12 Veggie Soup

Au Bon Pain Copycat Recipe

1 small onion, diced
1/2 cup carrots, rinsed, peeled, sliced
3 medium celery stalks, rinsed and sliced
1 cup leeks, rinsed and sliced
1 small zucchini, rinsed and sliced
1 small yellow squash, rinsed and sliced
1 cup corn kernels
1 (28 oz.) can diced tomatoes
1 (28 oz.) can pureed tomatoes
1/2 cup edamame, shelled
1 cup broccoli florets, rinsed and chopped
4 small potatoes, rinsed and diced
1 cup mushrooms, rinsed and chopped
64 ounces vegetable broth
2 tablespoons olive oil
salt and pepper, to taste

In a large saucepan with a lid, cook the onions in the olive oil on medium/high heat for about 5-7 minutes until slightly translucent and brown around the edges.
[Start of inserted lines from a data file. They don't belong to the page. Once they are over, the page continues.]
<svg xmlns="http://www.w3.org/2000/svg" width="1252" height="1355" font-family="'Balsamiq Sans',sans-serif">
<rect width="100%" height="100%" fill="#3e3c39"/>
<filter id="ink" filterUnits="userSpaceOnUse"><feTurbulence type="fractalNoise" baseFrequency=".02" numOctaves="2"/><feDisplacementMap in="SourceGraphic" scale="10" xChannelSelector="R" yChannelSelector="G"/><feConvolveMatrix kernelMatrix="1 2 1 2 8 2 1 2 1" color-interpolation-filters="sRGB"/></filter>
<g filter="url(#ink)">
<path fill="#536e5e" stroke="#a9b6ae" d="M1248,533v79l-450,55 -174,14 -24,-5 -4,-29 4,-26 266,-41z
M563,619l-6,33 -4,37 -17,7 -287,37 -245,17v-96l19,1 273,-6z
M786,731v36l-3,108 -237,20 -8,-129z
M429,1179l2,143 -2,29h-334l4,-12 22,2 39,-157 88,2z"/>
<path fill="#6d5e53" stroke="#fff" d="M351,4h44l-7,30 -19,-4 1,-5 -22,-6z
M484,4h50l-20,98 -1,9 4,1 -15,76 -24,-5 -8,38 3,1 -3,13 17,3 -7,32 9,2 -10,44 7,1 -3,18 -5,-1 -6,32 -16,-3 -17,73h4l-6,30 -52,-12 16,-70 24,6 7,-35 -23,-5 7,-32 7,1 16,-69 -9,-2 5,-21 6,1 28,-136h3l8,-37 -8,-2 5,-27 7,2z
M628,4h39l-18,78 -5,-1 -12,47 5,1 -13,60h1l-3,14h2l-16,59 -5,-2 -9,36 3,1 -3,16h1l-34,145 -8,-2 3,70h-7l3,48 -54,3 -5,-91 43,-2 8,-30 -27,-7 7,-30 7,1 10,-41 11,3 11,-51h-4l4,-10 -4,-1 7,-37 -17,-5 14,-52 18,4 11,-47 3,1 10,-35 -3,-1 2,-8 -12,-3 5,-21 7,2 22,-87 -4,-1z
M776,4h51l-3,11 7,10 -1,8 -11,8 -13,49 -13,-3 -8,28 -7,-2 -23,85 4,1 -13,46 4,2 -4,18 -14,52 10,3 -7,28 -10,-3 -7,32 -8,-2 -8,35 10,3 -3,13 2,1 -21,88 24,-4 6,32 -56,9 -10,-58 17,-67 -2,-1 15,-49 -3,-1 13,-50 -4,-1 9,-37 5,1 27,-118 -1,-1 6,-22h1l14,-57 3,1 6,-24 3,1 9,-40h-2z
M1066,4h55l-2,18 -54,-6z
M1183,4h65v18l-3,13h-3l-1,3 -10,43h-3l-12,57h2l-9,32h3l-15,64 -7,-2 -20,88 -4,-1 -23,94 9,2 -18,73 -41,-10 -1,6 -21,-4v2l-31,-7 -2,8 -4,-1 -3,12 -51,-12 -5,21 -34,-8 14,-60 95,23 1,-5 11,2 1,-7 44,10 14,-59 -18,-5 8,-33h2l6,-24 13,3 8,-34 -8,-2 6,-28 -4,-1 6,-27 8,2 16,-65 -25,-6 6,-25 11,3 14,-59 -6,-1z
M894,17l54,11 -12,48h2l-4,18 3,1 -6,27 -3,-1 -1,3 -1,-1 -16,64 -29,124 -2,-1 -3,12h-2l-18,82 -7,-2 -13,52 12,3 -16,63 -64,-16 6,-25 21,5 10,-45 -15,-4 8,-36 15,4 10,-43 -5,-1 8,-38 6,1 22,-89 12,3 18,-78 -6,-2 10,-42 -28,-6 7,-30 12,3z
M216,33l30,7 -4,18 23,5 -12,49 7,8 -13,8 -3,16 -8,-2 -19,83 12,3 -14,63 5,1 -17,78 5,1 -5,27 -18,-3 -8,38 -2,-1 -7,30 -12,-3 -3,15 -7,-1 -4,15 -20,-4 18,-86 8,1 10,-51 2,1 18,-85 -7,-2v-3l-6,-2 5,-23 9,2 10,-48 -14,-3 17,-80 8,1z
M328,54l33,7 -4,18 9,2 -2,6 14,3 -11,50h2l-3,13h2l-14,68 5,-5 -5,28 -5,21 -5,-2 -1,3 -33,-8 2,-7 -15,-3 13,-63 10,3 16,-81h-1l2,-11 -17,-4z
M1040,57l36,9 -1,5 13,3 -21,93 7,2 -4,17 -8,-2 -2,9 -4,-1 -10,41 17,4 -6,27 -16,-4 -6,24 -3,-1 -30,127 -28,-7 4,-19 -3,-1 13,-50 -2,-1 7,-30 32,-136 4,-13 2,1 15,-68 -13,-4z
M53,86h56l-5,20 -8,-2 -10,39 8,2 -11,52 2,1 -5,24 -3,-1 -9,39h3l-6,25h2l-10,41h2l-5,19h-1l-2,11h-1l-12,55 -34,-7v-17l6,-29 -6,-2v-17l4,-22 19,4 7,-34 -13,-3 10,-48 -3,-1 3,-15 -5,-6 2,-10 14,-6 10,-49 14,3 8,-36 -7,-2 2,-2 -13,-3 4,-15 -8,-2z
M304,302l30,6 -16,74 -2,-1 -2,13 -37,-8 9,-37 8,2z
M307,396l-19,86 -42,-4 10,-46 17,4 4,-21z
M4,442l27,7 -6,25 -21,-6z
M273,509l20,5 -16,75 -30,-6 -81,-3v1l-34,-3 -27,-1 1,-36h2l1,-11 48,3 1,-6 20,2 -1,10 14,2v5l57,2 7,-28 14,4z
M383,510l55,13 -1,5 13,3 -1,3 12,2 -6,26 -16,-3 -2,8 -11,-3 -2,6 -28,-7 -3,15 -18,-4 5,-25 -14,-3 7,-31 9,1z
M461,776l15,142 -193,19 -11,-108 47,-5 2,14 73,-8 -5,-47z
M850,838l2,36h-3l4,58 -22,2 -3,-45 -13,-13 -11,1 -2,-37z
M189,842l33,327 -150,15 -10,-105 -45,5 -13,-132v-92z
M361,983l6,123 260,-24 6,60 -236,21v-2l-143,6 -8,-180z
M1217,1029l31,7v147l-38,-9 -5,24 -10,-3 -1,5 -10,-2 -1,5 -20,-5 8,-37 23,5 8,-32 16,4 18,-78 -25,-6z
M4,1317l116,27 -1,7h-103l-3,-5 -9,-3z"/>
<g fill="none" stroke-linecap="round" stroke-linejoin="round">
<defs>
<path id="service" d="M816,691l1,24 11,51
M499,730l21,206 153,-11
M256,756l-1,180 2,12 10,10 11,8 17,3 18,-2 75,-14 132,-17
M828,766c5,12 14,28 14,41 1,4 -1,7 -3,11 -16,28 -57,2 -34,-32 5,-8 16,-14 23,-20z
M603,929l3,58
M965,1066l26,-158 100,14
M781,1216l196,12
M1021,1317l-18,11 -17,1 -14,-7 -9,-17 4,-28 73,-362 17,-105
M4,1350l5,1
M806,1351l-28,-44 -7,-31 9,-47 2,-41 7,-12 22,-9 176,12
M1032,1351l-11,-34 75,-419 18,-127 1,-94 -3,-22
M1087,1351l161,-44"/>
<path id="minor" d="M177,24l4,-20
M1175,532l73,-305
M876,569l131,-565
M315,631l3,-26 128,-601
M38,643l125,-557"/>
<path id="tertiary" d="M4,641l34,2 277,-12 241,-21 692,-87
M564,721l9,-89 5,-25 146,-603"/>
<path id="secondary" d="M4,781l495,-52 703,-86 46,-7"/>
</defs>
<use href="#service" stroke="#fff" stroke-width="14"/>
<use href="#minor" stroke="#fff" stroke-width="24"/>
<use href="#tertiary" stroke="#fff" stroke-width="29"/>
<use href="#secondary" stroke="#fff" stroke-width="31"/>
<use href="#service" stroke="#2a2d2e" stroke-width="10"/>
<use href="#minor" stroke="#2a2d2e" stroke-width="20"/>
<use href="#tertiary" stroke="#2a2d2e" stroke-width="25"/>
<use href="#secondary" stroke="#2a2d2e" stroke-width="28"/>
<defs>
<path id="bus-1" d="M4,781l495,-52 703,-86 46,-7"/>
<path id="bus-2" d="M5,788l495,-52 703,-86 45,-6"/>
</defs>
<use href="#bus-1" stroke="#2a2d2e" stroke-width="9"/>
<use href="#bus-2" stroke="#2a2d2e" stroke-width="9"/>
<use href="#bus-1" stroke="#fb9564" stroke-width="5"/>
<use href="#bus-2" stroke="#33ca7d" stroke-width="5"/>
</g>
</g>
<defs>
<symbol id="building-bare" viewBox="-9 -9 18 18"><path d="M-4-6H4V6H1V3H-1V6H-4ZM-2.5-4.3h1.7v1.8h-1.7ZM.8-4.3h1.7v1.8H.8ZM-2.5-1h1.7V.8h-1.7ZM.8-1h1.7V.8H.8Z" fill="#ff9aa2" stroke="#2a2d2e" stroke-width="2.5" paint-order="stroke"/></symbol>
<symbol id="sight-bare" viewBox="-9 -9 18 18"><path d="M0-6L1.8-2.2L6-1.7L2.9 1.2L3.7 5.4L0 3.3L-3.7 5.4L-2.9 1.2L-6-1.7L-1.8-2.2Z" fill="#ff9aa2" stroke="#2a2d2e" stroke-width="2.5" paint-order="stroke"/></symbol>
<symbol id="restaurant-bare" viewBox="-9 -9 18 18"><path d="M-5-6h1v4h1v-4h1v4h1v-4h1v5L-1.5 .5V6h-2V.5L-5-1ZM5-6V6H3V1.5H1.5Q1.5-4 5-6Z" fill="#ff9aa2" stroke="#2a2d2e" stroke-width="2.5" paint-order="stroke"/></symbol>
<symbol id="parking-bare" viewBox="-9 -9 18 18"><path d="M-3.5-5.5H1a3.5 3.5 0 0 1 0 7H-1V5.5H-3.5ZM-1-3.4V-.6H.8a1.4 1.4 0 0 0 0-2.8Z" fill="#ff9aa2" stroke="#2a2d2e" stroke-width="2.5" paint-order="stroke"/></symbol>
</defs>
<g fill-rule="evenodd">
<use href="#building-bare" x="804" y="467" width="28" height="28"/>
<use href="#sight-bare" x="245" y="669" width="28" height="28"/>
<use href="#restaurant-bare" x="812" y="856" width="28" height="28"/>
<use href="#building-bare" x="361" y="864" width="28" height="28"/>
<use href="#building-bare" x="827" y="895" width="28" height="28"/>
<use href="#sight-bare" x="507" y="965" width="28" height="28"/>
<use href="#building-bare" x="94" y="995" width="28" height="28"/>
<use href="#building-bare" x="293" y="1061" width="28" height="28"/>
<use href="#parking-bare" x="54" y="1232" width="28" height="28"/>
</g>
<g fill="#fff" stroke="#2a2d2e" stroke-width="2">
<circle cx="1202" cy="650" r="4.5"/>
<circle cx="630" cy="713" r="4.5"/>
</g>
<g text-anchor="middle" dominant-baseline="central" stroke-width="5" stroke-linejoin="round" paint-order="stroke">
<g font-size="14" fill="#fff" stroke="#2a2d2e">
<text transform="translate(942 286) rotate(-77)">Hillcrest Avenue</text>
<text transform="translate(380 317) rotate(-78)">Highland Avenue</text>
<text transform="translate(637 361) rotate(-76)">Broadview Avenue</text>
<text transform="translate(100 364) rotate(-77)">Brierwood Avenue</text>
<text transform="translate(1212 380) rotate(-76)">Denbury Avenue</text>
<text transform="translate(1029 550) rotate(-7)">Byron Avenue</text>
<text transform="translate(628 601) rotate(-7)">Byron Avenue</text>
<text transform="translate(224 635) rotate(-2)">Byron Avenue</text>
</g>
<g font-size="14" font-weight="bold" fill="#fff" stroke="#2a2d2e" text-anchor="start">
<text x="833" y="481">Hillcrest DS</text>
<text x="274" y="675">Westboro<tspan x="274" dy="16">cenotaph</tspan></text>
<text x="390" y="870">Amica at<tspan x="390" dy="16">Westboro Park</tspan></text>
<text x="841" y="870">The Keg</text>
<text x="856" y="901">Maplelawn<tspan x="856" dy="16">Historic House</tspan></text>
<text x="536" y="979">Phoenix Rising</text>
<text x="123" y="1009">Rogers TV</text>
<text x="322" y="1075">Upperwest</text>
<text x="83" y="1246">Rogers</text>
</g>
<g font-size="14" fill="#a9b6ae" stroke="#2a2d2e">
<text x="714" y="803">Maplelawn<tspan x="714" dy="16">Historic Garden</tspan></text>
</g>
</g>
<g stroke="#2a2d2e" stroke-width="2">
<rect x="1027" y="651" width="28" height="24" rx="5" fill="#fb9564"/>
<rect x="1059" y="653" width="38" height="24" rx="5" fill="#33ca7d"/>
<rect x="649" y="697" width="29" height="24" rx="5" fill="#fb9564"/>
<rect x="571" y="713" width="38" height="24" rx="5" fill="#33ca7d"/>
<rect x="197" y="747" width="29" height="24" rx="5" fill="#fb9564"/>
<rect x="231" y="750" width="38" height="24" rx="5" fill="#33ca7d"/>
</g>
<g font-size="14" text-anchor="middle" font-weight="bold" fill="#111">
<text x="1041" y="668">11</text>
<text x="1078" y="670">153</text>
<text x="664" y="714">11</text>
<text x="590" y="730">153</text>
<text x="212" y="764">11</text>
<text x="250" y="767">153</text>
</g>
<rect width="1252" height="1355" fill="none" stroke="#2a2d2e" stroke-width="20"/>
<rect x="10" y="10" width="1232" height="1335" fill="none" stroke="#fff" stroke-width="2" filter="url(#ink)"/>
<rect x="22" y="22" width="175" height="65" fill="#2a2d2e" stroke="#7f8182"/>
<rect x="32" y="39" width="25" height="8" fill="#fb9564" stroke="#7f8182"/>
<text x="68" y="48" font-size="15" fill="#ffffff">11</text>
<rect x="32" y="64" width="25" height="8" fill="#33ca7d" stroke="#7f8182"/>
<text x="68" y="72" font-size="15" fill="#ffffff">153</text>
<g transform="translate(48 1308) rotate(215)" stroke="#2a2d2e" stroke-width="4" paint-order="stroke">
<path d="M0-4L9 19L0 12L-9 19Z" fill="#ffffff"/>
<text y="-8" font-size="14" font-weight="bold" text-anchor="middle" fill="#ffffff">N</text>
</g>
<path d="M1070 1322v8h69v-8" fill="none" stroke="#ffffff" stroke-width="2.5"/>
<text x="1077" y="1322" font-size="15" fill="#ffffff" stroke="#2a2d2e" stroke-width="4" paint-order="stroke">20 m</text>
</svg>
Remove the lid, add the salt and pepper, stir, and then add the carrots and celery and stir. Cook with the lid off for another 5 minutes.

Add leeks, zucchini, yellow squash, corn, tomatoes (diced and pureed), edamame, broccoli, potatoes, and the vegetable stock. Cover the pot with a lid. Allow the soup to come to a full boil and then turn the temperature to low heat and continue to cook for 30 minutes.

Turn the heat off but allow pot to remain on the burner. Add the spinach and mushrooms and allow greens to wilt before serving (about 5-10 minutes).

Serve the soup with some fresh bread for the full Au Bon Pain experience at home.


  1. I can't believe no one else has commented about this soup! It's amazing. Great recipe. One tip - if you add a parmesan rind it really amps up the flavor while still keeping the soup super healthy.

  2. This has become the base for my "whatever's left in the fridge" soup. It's especially great when veggies are one their way out... toss 'em in! DE-LISH!!!

  3. what type of veg. broth do you use. the reason i like their soup, is the veg. broth is not heavy or thick. it doesn't take over the taste of the veggies.